Friday, February 11, 2011

Writing Prompt - Dancing

I decided I need to start writing again. I think I stopped for awhile because I got too anxious about it--too judgmental, too worried about how it would come off, too worried about what I would dredge up. But I miss it. So here goes the first of what I hope will be a weekly (or possibly daily) tradition.

Writing Prompt: Respond to the following clip of a poem by Lisa Phoenix.

"dancing
is too important
to leave
only
to the young -

may our
old women
dance."

Sixth grade, Valentine's Day. My mom bought me the purple velvet dress I wanted, we put fake violets in my hair. I snuck some mascara from the pink and green tube lying in the top drawer of my parents' bathroom. My dance card trembles in my hand, and I swallow hard as I look around--at least I only have a few blank spaces, mostly on fast dances. The boys are almost all shorter than me, their eyes at an awkward chest-level. I'm only excited about one of the dances, really. The parents snap pictures from the back, hiding behind the pink punch bowls and frosted heart cookies.
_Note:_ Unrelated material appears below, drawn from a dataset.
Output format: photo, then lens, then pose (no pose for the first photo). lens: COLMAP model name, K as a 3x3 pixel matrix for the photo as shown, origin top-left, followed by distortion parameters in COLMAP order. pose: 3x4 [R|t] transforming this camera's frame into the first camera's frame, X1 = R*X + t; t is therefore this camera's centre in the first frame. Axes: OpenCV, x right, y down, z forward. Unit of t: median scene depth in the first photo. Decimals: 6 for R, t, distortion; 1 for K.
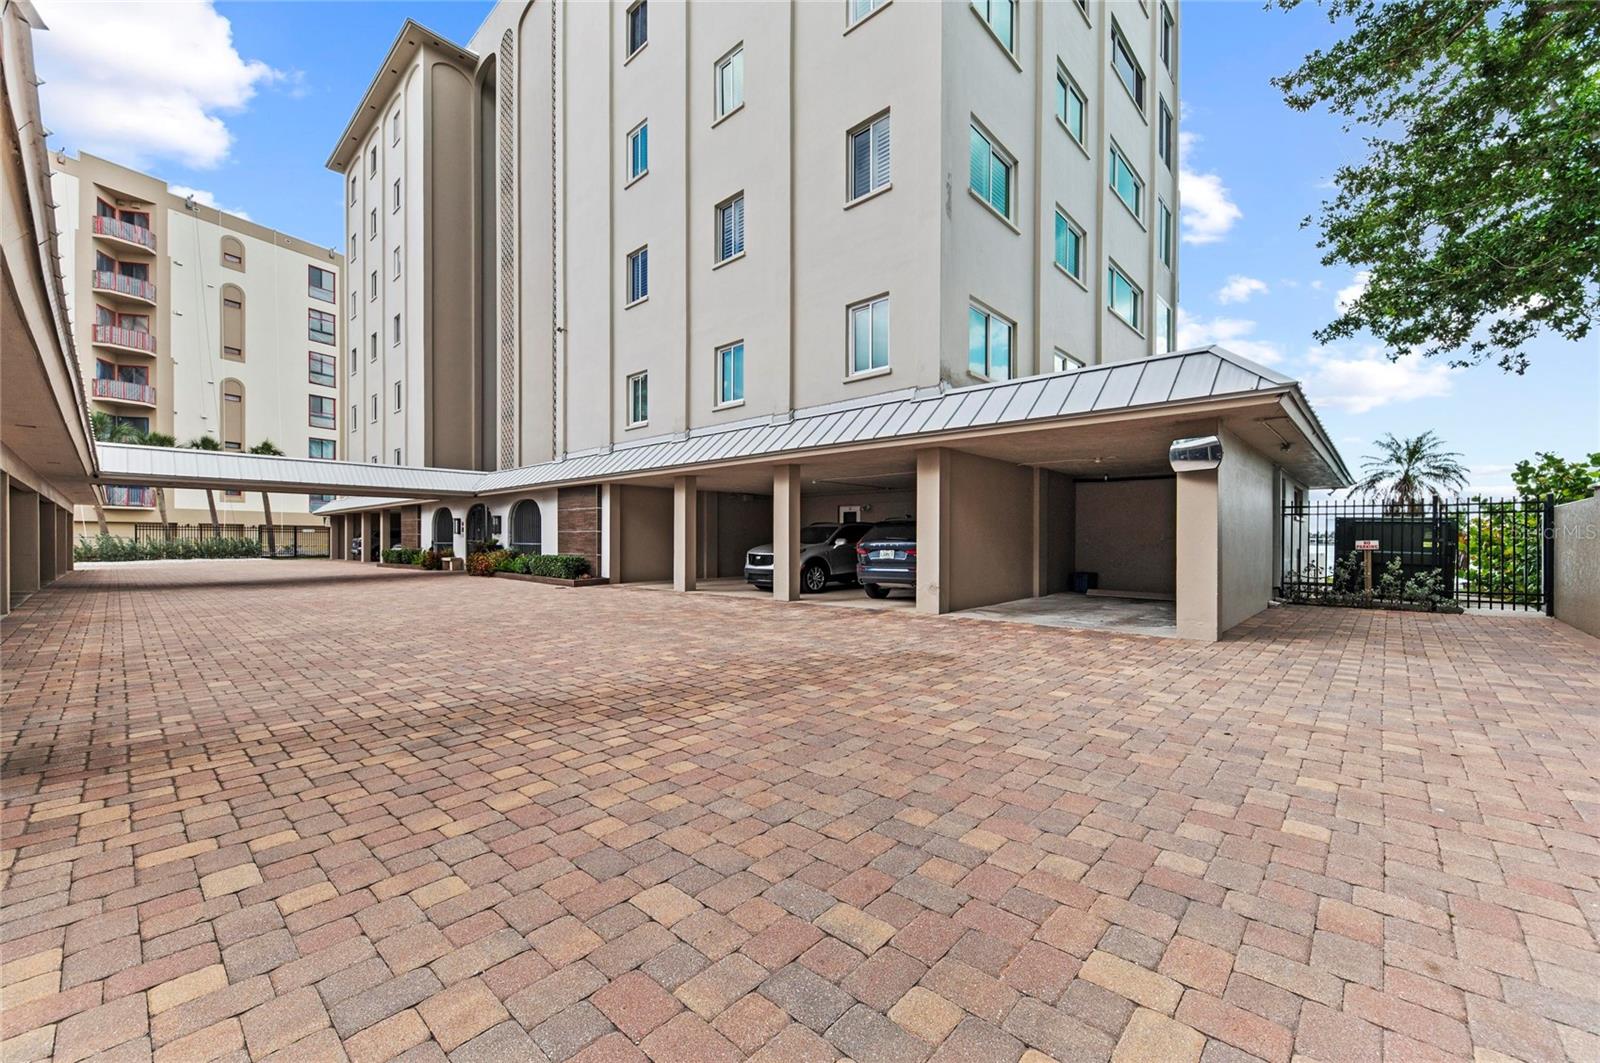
lens RADIAL K [[628.0, 0, 808.0], [0, 628.0, 542.8], [0, 0, 1]] dist [0.000702, 0.000057]
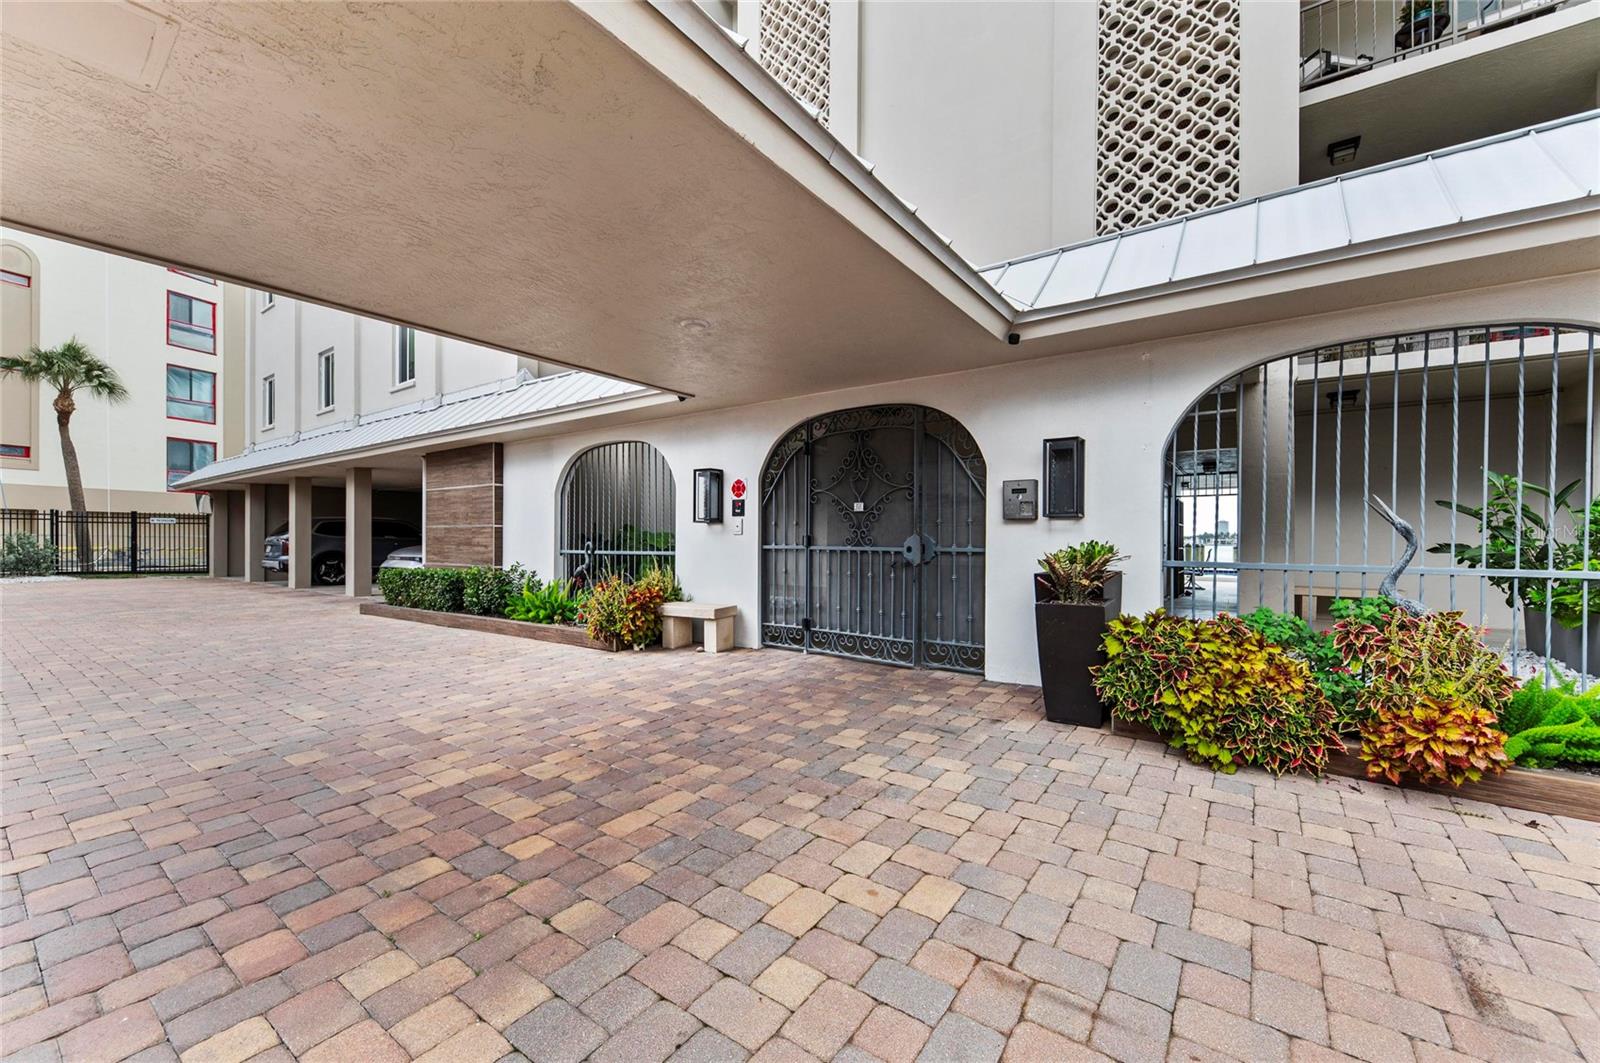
lens RADIAL K [[628.0, 0, 808.0], [0, 628.0, 542.8], [0, 0, 1]] dist [0.000702, 0.000057]
pose [[0.992660, 0.002331, 0.120918, -0.337417], [-0.002356, 0.999997, 0.000072, -0.002642], [-0.120918, -0.000356, 0.992662, 0.431087]]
I'm glad I invited my mom: she would be able to capture my moment forever. She had received careful instructions from me to do so. I hoped she wouldn't come too close though--I didn't want it to seem too obvious, like I had planned the whole thing out. For weeks, maybe months. The time has come--he claps his hand on my shoulder, wraps his cookie-crumb fingers around my waist. I put both my hands (shaking) on his shoulders. Step back, left, forward, right. We somehow get into a game with another couple where my partner tries to play mash-me-into-his-best-friend-and-his-partner. I laugh, but he's ruining my plans. He's ruining my idea of the one perfect dance. The song ends, and he has only looked at me twice. I drop my hands, mumble a thank you. He runs off to go eat another red cupcake. I go home and take out the violets, laying them amid clips and barrettes chewed-up elastics. My dress had stained my white tights purple.

I wish I could tell that 12-year-old girl that there would be other dances, magical dances--swaying in the moonlight, salsa in a nightclub. But this is her first, and it is all she knows.

1 comment:

  1. Reading this made me feel like I was back in my ackward 12 year old self and remembering my shiny pink dress I had my mom make me for this exact dance! Remember who I was so excited to dance with?? let's hope we have all forgotten :). Thanks for the post. It's really tender (in a loving way toward our young growing selves) to remember these moments that rarely recalled, connect us with younger generations. I love your writing Torrie. Still have the book you wrote in 6th grade, and I still love to read it :).